Examining the Protection of Employment Act (cont’d)-Termination
“In law a man is guilty when he violates the rights of others. In ethics he is guilty if he only thinks of doing so.” – Immanuel Kant.
Welcome back to our series that focuses on the St Vincent and the Grenadines Protection of Employment Act, 2003. Today we are examining Termination for illness, Termination due to redundancy, and termination of services by the employee.
Under ‘Termination for illness’ the Act gives an employer the power to terminate the services of an employee with notice or with payment in lieu of notice because of prolong illness. The Act states “An employer may terminate the services of an employee with notice given in accordance with the Schedule or payment in lieu thereof, if a medical practitioner certifies that the employee is incapable of performing his duties due to physical or mental illness which has been for a protracted period of six months and is likely to be permanent.” Let’s break this down. If an employee who has been unable to work due to sickness for what equates to be a period of six months, the employer may ask the employee to get a medical evaluation of his condition or may send the employee to the company doctor for an evaluation of his condition. If it is determined that the employee’s health condition is likely to be permanent, the Act gives the employer the authority to terminate the services of the employee due to illness.
In a case like this, the Act states that the Labour Commissioner should be informed by the employer of the termination. It must be noted that the Act states that an employee whose services are terminated due to illness is eligible for severance pay for years worked.
Termination due to redundancy is often misused. The Act outlined several reasons for which an employer may terminate the services of an employee due to redundancy namely “the modernisation or automation by the employer of all or part of the business; the sale or disposition of part of the business by the employer; the re-organisation of the business by the employer to improve efficiency; the discontinuation by the employer of all or part of the business; the impossibility or impracticability by the employer to carry out the operation of the business at its usual level or at all as a result of— a shortage of materials, an act of God, or a breakdown of equipment; or a reduction of the operation of the employer’s business necessitated by economic circumstances.”

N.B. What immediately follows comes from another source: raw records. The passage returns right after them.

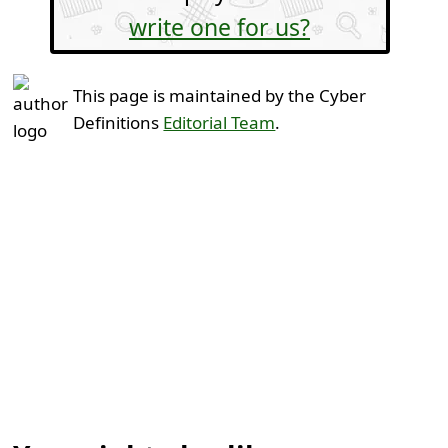
write one for us?
This page is maintained by the Cyber
Definitions
Editorial Team
.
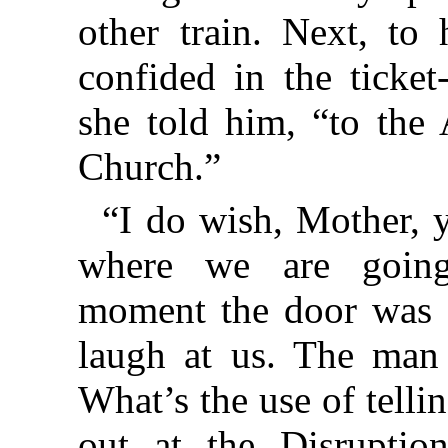
other train. Next, to 
confided in the ticket
she told him, “to the
Church.”
“I do wish, Mother, 
where we are going
moment the door was c
laugh at us. The man
What’s the use of telli
out at the Disrupti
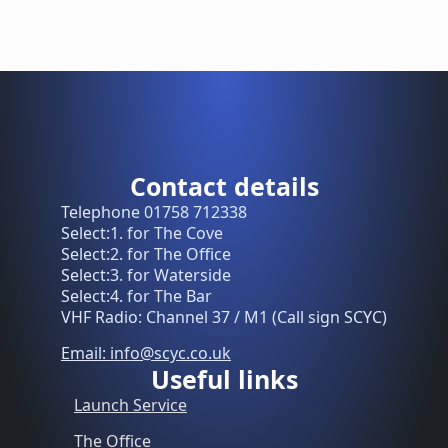
Contact details
Telephone 01758 712338
Select:1. for The Cove
Select:2. for The Office
Select:3. for Waterside
Select:4. for The Bar
VHF Radio: Channel 37 / M1 (Call sign SCYC)
Email: info@scyc.co.uk
Useful links
Launch Service
The Office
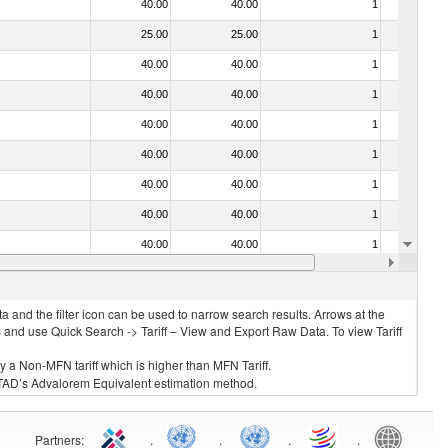
40.00
40.00
1
No
25.00
25.00
1
No
40.00
40.00
1
No
40.00
40.00
1
No
40.00
40.00
1
No
40.00
40.00
1
No
40.00
40.00
1
No
40.00
40.00
1
No
40.00
40.00
1
No
40.00
40.00
1
No
 and the filter icon can be used to narrow search results. Arrows at the
S and use Quick Search -> Tariff – View and Export Raw Data. To view Tariff
ly a Non-MFN tariff which is higher than MFN Tariff.
 UNCTAD’s Advalorem Equivalent estimation method.
Partners
:
.
.
.
.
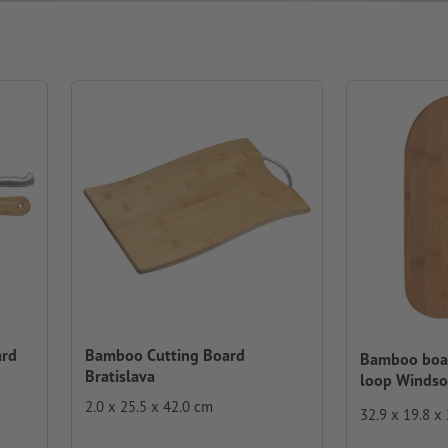
ard
Bamboo Cutting Board
Bamboo boar
Bratislava
loop Windso
2.0 x 25.5 x 42.0 cm
32.9 x 19.8 x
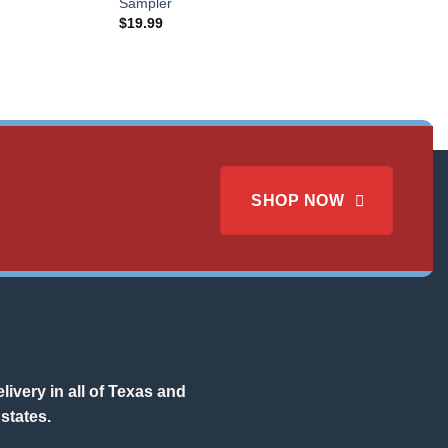
Sampler
$
19.99
SHOP NOW
ivery in all of Texas and
states.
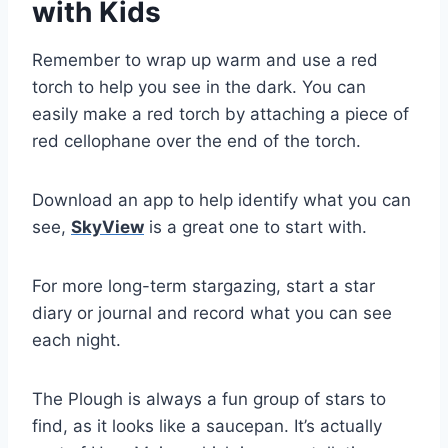
with Kids
Remember to wrap up warm and use a red
torch to help you see in the dark. You can
easily make a red torch by attaching a piece of
red cellophane over the end of the torch.
Download an app to help identify what you can
see,
SkyView
is a great one to start with.
For more long-term stargazing, start a star
diary or journal and record what you can see
each night.
The Plough is always a fun group of stars to
find, as it looks like a saucepan. It’s actually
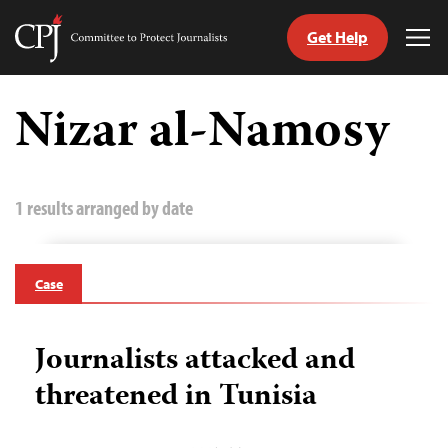
Get Help
Committee
Tog
to
Me
Skip
Protect
to
Nizar al-Namosy
Journalists
content
tch
guage
1 results arranged by date
Case
Journalists attacked and
threatened in Tunisia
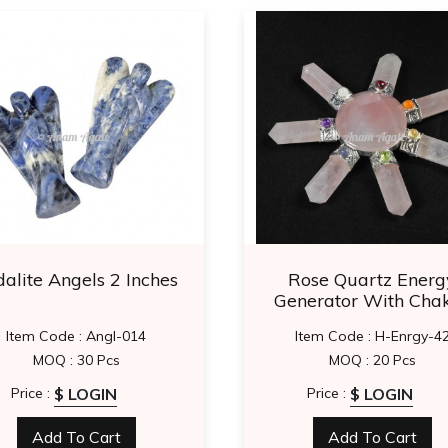
alite Angels 2 Inches
Rose Quartz Energ
Generator With Cha
Item Code : Angl-014
Item Code : H-Enrgy-4
MOQ : 30 Pcs
MOQ : 20 Pcs
$ LOGIN
$ LOGIN
Price :
Price :
Add To Cart
Add To Cart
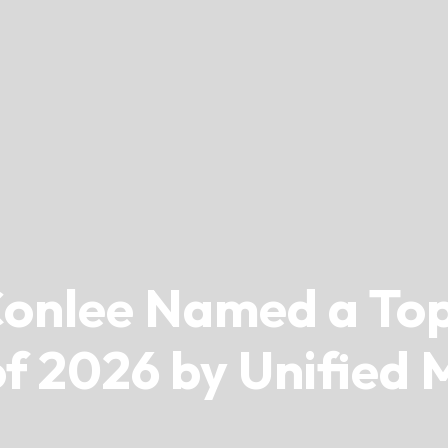
onlee Named a Top
f 2026 by Unified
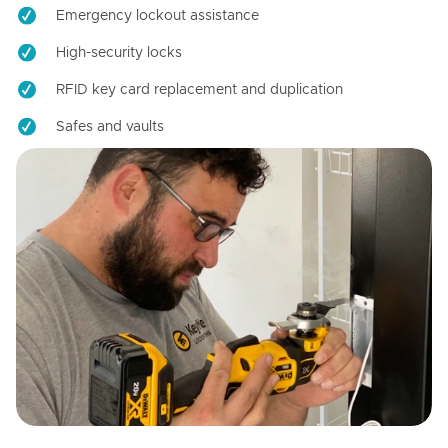
Emergency lockout assistance
High-security locks
RFID key card replacement and duplication
Safes and vaults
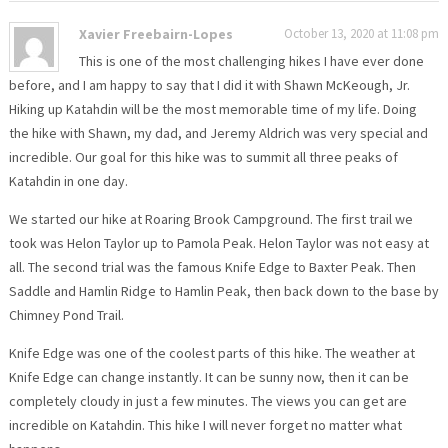
Xavier Freebairn-Lopes
October 13, 2020 at 11:08 pm
This is one of the most challenging hikes I have ever done
before, and I am happy to say that I did it with Shawn McKeough, Jr.
Hiking up Katahdin will be the most memorable time of my life. Doing
the hike with Shawn, my dad, and Jeremy Aldrich was very special and
incredible. Our goal for this hike was to summit all three peaks of
Katahdin in one day.
We started our hike at Roaring Brook Campground. The first trail we
took was Helon Taylor up to Pamola Peak. Helon Taylor was not easy at
all. The second trial was the famous Knife Edge to Baxter Peak. Then
Saddle and Hamlin Ridge to Hamlin Peak, then back down to the base by
Chimney Pond Trail.
Knife Edge was one of the coolest parts of this hike. The weather at
Knife Edge can change instantly. It can be sunny now, then it can be
completely cloudy in just a few minutes. The views you can get are
incredible on Katahdin. This hike I will never forget no matter what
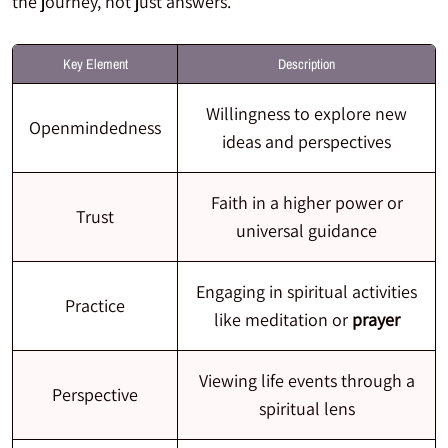
the journey, not just answers.
Key Element
Description
Willingness to explore new
Openmindedness
ideas and perspectives
Faith in a higher power or
Trust
universal guidance
Engaging in spiritual activities
Practice
like meditation or
prayer
Viewing life events through a
Perspective
spiritual lens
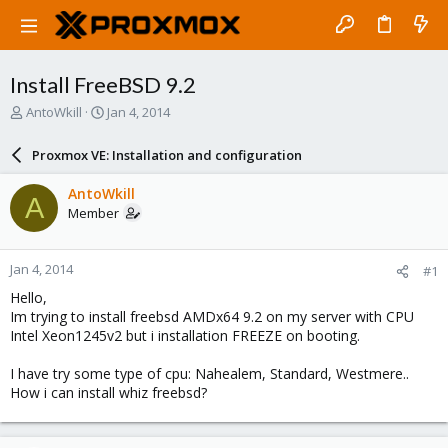
Install FreeBSD 9.2
T
S
AntoWkill
Jan 4, 2014
h
t
r
a
Proxmox VE: Installation and configuration
e
r
a
t
AntoWkill
A
d
d
Member
s
a
t
t
a
e
Jan 4, 2014
#1
r
t
Hello,
e
Im trying to install freebsd AMDx64 9.2 on my server with CPU
r
Intel Xeon1245v2 but i installation FREEZE on booting.
I have try some type of cpu: Nahealem, Standard, Westmere..
How i can install whiz freebsd?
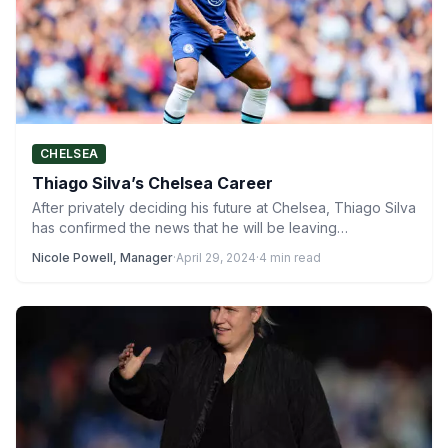
CHELSEA
Thiago Silva’s Chelsea Career
After privately deciding his future at Chelsea, Thiago Silva
has confirmed the news that he will be leaving…
Nicole Powell, Manager
·
April 29, 2024
·
4 min read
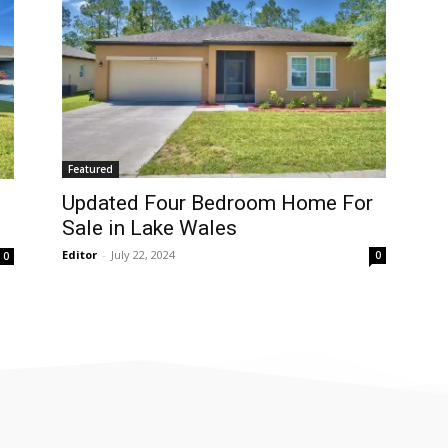
Featured
Updated Four Bedroom Home For
Sale in Lake Wales
Editor
-
July 22, 2024
0
0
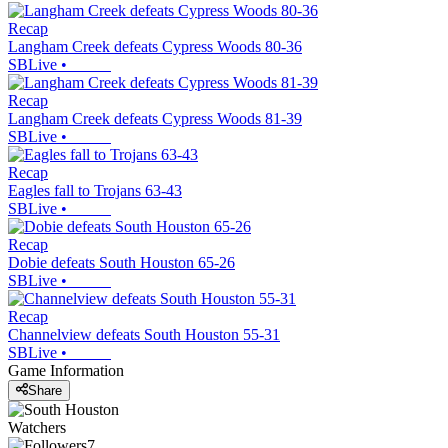
Recap
Langham Creek defeats Cypress Woods 80-36
SBLive
•
Recap
Langham Creek defeats Cypress Woods 81-39
SBLive
•
Recap
Eagles fall to Trojans 63-43
SBLive
•
Recap
Dobie defeats South Houston 65-26
SBLive
•
Recap
Channelview defeats South Houston 55-31
SBLive
•
Game Information
Share
Watchers
7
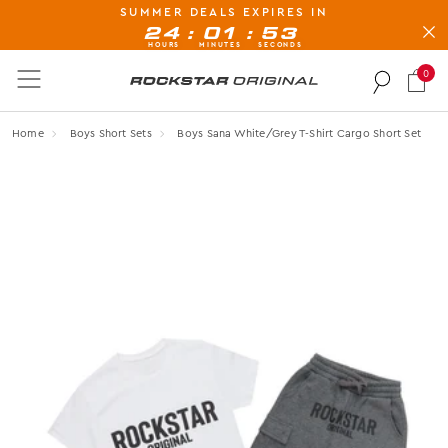
SUMMER DEALS EXPIRES IN
BUY NOW, PAY LATER AVAILABLE AT CHECK-OUT
:
:
24
01
52
HOURS
MINUTES
SECONDS
0
Rockstar Original logo
Home
Boys Short Sets
Boys Sana White/grey T-Shirt Cargo Short Set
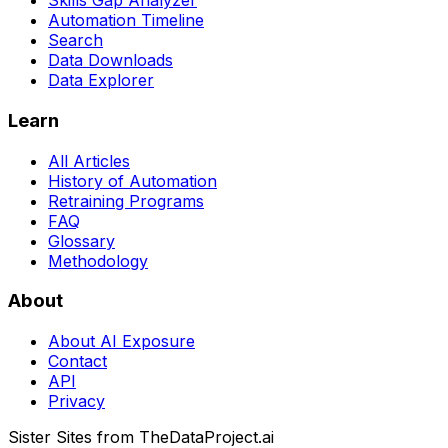
Skills Gap Analyzer
Automation Timeline
Search
Data Downloads
Data Explorer
Learn
All Articles
History of Automation
Retraining Programs
FAQ
Glossary
Methodology
About
About AI Exposure
Contact
API
Privacy
Sister Sites from TheDataProject.ai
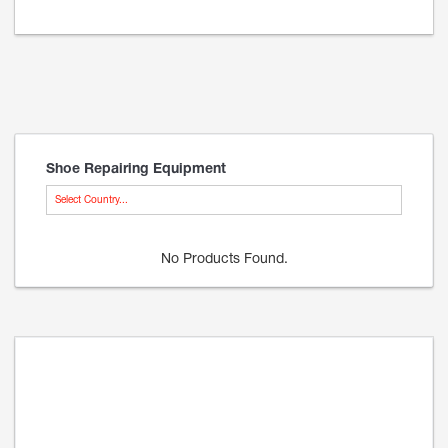
Shoe Repairing Equipment
Select Country...
No Products Found.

The Act states that if the organization intends to terminate five or more employees due to redundancy, the trade union should be informed. Where there is no trade union, the Labour Commissioner and employees’ representative should be informed one month prior to the termination. The letter should outline the following: “the existence of the circumstances set out in subsection; the reasons for the proposed termination; the number and categories of persons involved; the period over which the termination is intended to be carried out; and the results of consultations with any trade union representing the employees.”
Where the services of an employee are terminated due to redundancy, the employer ought to pay the employee severance pay. Furthermore, The Act states that if an employee is terminated on the grounds of redundancy, and within three months from the date of the termination the employer is hiring persons to carry out the same or similar duties like what the employee did, once the employee is available, he should be given preference by the employer.